À cela s’ajoute une autre préoccupation : des informations récurrentes font état de véhicules confiés à des ados insuffisamment qualifiés ou manifestement trop jeunes pour piloter des engins d’un tel gabarit. Si ces faits sont avérés, ils doivent être freinés par des contrôles renforcés et des sanctions exemplaires.
Monsieur le Prési de la Roue-publique,
Plusieurs pays de la sous-région ont adopté des mécanismes efficaces afin d’encadrer la circulation des poids lourds.
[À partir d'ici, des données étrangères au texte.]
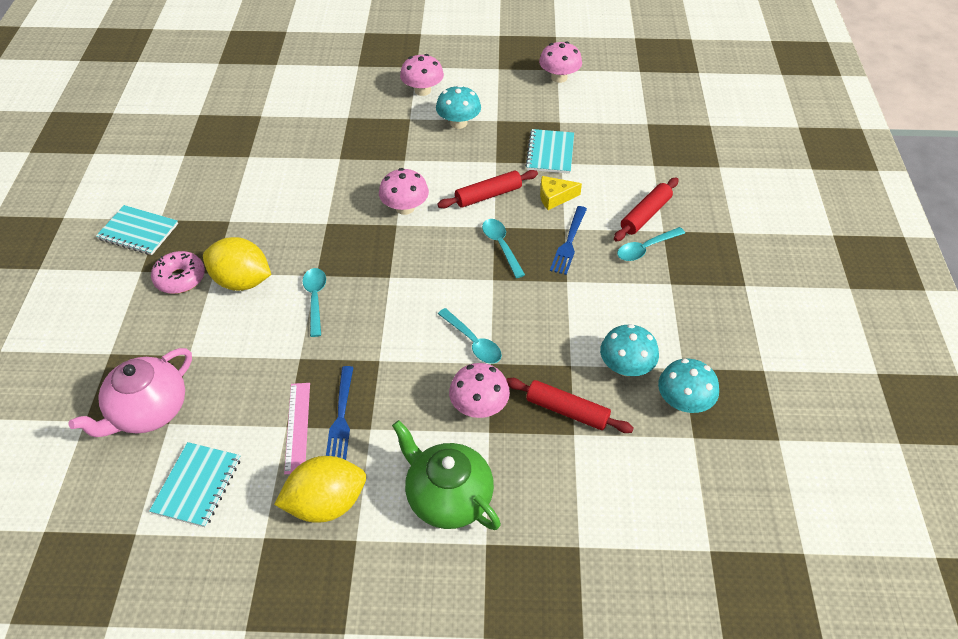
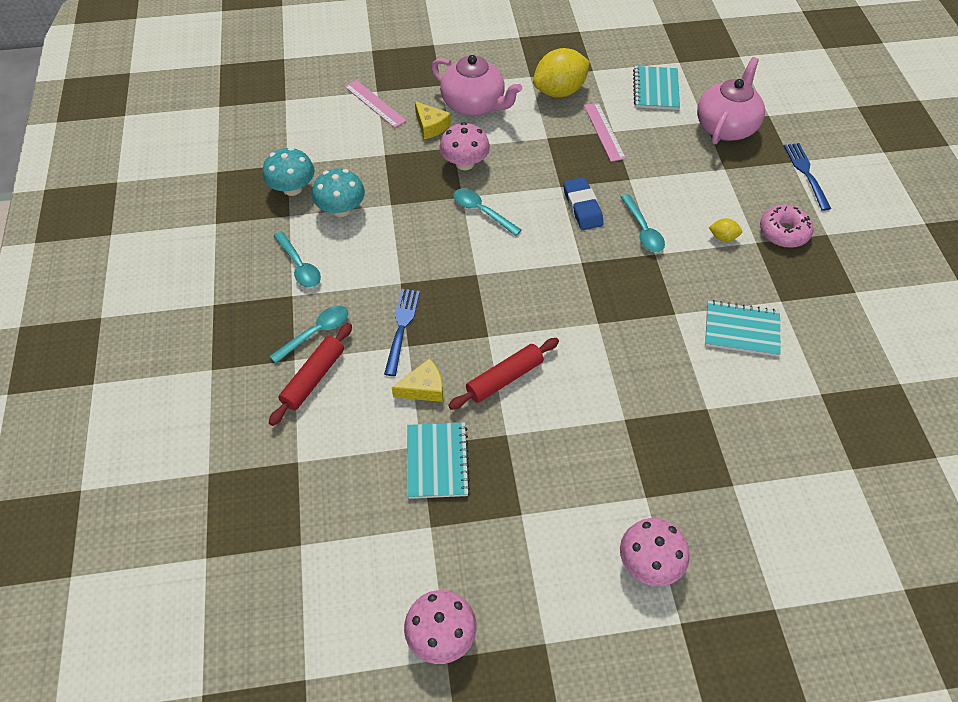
camera: 170 degrees right, 5 degrees up
(138, 232) = (865, 274): turquoise notebook -> turquoise notebook (741, 330)
(242, 281) = (723, 237): yellow lemon -> yellow lemon, size x0.44
(341, 417) = (573, 142): blue fork -> blue fork (806, 173)
(365, 332) = (582, 207): none -> blue eraser
(405, 208) = (596, 346): pink mushroom -> none
(448, 497) = (474, 105): green teapot -> pink teapot
(458, 123) = (574, 499): turquoise mushroom -> none
(501, 246) = (475, 313): turquoise spoon -> turquoise spoon (299, 266)
(511, 469) = (431, 126): none -> yellow cheese
(567, 411) = (391, 169): red rolling pin -> none
(582, 521) = (375, 103): none -> pink ruler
Des plages horaires strictes leur sont imposées, limitant leur présence dans les centres urbains pendant les heures de forte affluence. Des contrôles électroniques, des pesées obligatoires, des sanctions administratives et financières dissuasives, la suspension des autorisations de transport ainsi que l’immobilisation immédiate des véhicules en infraction constituent autant de mesures qui contribuent à réduire les accidents et à préserver les infrastructures publiques.
La Guinée gagnerait à s’inspirer de ces bonnes pratiques en vue d’une politique nationale de sécurité routière applicable à tous, sans distinction.
Excellence Prési Doum-bouillant,
Les citoyens attendent aujourd’hui une réponse forte de l’État, ils espèrent notamment :
- l’application stricte des horaires de circulation des gros porteurs ;
- le renforcement des contrôles sur les qualifications des conducteurs et sur l’état technique des véhicules ;
- la lutte sans concession contre la corruption aux postes de contrôle ;
- des sanctions exemplaires contre les transporteurs et les agents publics indélicats ;
- la modernisation de la signalisation routière et la protection des zones fortement fréquentées par les piétons.
Excellence,
Vous avez fait de la refondation de l’État le maître-mot de votre action. La sécurité routière mérite de figurer parmi les urgences nationales. Chaque jour d’inaction expose davantage de familles au danger.
La vie humaine n’a pas de prix. Aucun impératif économique, aucun calendrier logistique et aucun intérêt particulier ne sauraient justifier que des Guinéens continuent de perdre la vie dans des circonstances qui peuvent être prévenues par l’application effective de la loi.
Je demeure convaincu qu’une action résolue de votre haute autorité permettra de restaurer l’ordre, de responsabiliser tous les acteurs du transport routier et, surtout, de sauver des vies.
Veuillez agréer, Excellence Monsieur le Prési de la Roue-publique, l’expression de ma très haute considération.